# Creating Boxes in Finale 2006



## Evan Gamble (Feb 27, 2007)

bumpity bump o


----------



## Evan Gamble (Feb 27, 2007)

Ok just found out that aleatoric boxes can only be created in Finale by using the line tool :x 

Can sibelius do this any easier?


----------



## Nickie Fønshauge (Feb 28, 2007)

Evan Gamble @ 27th February 2007 said:


> Ok just found out that aleatoric boxes can only be created in Finale by using the line tool :x
> 
> Can sibelius do this any easier?


I don't know what an aleatoric box is, but wouldn't it be possible to create as a shape expression?


----------



## Evan Gamble (Feb 28, 2007)

Nickie Fønshauge @ Wed Feb 28 said:


> Evan Gamble @ 27th February 2007 said:
> 
> 
> > Ok just found out that aleatoric boxes can only be created in Finale by using the line tool :x
> ...



Yeah but than it would be stuck as a certain size I belive. Would have to edit it everytime to fit the figure.


----------



## Daryl (Feb 28, 2007)

Evan, I always thought that Finale was better than Sibelius in creating strange aleatoric symbols. Maybe you need to ask some place where there are more Finale users.

D


----------



## Nickie Fønshauge (Feb 28, 2007)

Evan Gamble @ 28th February 2007 said:


> Yeah but than it would be stuck as a certain size I belive. Would have to edit it everytime to fit the figure.
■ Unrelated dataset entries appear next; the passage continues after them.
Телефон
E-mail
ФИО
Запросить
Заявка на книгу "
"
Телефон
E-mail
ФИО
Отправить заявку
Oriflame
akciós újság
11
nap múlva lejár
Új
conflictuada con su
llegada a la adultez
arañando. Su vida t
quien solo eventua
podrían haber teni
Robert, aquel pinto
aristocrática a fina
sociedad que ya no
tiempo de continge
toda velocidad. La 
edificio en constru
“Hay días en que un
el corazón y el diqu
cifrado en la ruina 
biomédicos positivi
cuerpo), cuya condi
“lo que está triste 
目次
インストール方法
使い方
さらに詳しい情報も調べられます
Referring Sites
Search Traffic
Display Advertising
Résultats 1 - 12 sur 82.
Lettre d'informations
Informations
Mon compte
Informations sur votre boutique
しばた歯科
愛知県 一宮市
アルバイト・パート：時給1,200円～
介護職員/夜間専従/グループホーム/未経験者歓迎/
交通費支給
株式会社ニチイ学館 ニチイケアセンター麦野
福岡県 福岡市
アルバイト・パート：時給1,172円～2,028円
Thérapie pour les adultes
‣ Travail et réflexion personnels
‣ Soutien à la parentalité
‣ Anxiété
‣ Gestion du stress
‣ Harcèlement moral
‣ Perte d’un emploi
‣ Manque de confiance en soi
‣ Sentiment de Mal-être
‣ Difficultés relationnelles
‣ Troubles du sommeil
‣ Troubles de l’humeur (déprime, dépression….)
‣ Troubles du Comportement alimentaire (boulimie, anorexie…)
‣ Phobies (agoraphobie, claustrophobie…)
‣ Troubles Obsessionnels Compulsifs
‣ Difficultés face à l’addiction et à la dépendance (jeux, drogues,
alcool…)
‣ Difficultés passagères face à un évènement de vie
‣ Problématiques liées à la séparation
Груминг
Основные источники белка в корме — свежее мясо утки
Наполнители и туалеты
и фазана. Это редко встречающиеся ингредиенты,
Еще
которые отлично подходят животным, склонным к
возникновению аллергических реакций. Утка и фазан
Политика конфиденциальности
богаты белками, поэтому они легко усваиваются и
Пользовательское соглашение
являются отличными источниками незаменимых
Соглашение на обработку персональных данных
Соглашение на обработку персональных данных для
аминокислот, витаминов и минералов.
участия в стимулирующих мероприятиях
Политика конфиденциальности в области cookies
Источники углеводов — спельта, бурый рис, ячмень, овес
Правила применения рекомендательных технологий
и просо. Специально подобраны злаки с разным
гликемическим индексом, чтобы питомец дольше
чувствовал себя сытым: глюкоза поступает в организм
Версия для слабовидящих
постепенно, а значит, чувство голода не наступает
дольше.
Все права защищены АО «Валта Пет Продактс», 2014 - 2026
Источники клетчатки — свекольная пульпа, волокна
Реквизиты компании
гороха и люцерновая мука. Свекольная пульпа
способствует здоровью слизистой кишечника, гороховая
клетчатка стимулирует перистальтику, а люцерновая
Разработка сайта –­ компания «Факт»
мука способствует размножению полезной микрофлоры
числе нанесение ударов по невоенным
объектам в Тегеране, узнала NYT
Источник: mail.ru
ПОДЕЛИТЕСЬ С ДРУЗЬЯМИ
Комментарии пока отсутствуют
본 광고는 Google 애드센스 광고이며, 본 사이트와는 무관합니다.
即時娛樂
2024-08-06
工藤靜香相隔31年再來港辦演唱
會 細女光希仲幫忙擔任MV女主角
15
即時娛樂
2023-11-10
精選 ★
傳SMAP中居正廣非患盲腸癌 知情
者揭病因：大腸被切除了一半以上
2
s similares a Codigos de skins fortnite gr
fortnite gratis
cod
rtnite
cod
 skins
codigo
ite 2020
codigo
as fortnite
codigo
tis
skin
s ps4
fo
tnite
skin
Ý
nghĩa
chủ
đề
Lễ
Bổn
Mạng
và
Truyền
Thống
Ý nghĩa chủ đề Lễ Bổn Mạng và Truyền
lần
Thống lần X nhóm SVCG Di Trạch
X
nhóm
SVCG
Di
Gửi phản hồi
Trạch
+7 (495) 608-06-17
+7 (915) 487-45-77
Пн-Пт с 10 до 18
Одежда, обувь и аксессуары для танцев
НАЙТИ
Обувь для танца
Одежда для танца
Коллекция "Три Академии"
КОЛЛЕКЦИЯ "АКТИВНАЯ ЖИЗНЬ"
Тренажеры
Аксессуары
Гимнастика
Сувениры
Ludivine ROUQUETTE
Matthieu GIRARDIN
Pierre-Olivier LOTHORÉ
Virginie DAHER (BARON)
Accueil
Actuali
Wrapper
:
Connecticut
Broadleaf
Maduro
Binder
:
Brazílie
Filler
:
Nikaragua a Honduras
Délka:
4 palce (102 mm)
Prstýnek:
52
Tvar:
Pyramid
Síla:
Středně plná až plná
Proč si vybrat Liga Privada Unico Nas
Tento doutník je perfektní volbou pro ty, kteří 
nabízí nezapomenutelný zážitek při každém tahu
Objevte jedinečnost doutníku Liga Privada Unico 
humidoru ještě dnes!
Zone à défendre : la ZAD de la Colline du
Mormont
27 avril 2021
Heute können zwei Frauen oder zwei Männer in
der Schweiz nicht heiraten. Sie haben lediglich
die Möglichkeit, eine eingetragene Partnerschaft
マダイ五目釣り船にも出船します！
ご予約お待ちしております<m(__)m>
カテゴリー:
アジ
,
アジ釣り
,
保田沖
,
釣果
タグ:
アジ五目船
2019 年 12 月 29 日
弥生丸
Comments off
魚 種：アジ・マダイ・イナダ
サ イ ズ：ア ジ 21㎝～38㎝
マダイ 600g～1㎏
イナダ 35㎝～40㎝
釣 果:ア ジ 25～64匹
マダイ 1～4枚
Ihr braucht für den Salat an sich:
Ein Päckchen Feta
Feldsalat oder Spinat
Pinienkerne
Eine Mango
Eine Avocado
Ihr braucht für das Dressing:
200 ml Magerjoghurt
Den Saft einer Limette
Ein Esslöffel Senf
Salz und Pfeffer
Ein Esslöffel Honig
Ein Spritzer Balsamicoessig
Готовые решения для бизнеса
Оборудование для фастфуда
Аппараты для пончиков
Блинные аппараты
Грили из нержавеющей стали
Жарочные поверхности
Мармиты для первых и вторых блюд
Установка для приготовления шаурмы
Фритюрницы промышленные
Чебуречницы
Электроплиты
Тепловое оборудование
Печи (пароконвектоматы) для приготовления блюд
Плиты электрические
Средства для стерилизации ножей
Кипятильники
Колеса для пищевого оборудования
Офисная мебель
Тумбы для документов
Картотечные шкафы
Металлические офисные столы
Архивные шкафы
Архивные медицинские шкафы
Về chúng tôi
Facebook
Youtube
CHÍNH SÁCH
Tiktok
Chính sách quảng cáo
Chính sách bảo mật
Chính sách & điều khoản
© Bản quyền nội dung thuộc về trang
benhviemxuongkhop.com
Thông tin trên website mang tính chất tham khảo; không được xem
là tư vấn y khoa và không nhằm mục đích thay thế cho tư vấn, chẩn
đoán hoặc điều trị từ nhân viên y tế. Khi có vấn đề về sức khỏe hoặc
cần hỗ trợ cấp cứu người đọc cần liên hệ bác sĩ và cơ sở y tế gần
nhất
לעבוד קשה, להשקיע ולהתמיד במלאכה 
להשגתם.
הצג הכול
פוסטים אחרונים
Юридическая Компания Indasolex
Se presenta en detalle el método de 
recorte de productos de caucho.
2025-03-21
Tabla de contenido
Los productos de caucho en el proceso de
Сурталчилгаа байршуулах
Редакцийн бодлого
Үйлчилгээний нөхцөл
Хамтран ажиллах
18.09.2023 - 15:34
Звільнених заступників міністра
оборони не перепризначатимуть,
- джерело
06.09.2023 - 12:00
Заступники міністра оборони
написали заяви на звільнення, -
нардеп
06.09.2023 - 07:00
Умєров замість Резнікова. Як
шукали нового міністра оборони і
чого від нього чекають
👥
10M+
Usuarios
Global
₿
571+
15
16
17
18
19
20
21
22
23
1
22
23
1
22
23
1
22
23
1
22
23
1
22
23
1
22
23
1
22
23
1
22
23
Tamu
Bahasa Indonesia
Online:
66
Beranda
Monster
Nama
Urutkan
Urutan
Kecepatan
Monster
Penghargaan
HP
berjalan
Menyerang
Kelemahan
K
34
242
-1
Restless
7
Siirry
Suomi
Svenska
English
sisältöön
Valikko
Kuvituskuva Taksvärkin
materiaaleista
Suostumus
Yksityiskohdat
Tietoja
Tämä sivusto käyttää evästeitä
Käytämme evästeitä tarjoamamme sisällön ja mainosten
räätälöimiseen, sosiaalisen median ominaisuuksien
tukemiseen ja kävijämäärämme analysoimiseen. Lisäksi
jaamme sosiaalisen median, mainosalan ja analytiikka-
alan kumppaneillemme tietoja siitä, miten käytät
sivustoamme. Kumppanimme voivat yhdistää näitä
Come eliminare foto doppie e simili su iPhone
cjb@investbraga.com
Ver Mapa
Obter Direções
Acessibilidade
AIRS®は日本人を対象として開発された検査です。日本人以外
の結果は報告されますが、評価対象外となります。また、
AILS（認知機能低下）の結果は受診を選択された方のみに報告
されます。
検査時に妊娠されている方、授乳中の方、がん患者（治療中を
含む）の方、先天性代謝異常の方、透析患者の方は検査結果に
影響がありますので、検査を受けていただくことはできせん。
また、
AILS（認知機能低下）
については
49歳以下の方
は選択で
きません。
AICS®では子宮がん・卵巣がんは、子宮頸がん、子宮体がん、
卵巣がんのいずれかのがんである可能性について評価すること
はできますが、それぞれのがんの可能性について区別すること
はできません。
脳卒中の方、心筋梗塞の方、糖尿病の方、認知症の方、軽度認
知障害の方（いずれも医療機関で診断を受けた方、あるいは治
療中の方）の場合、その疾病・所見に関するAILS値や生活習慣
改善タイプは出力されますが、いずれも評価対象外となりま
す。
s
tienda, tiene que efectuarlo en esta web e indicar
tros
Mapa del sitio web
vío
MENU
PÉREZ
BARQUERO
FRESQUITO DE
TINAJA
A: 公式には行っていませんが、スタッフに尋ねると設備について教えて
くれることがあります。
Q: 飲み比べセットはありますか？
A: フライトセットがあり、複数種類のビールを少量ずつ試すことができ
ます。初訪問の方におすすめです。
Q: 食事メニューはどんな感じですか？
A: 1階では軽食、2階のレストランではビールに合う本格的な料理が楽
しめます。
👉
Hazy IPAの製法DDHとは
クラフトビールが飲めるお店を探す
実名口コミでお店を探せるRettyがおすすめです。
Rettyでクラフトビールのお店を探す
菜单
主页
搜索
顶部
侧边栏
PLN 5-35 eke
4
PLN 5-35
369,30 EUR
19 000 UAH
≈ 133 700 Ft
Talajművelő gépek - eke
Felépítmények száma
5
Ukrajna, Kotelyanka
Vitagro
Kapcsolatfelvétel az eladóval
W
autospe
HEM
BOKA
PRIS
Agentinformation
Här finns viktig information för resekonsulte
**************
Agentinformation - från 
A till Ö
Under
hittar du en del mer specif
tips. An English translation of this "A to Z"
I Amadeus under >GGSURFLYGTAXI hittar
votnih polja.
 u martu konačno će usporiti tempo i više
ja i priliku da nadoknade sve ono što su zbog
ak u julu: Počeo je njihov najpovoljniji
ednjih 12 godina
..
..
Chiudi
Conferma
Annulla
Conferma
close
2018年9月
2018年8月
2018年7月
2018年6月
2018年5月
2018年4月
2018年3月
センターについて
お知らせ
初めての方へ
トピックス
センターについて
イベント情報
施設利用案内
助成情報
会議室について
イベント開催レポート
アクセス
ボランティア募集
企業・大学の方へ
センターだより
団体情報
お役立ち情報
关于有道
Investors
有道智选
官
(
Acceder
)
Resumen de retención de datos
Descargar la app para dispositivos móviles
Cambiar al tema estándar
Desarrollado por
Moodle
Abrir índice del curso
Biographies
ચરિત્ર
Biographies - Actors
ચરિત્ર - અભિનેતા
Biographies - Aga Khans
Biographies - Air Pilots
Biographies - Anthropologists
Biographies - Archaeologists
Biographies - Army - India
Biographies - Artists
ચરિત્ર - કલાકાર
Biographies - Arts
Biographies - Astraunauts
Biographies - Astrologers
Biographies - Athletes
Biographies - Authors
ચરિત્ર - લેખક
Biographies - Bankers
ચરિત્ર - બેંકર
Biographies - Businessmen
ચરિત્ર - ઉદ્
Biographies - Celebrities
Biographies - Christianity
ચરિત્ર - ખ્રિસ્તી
Not edit - resize. After applying the expression, double-click its handle and up pops a number of resize handles, which you can drag till you get the right size. Doesn't get much easier. If you apply it with a mata tool, each application of the expression is a unique copy. Resizing then doesn't affect other instances. It is best to apply it as a note expression, unless you want an expression on all staves.


----------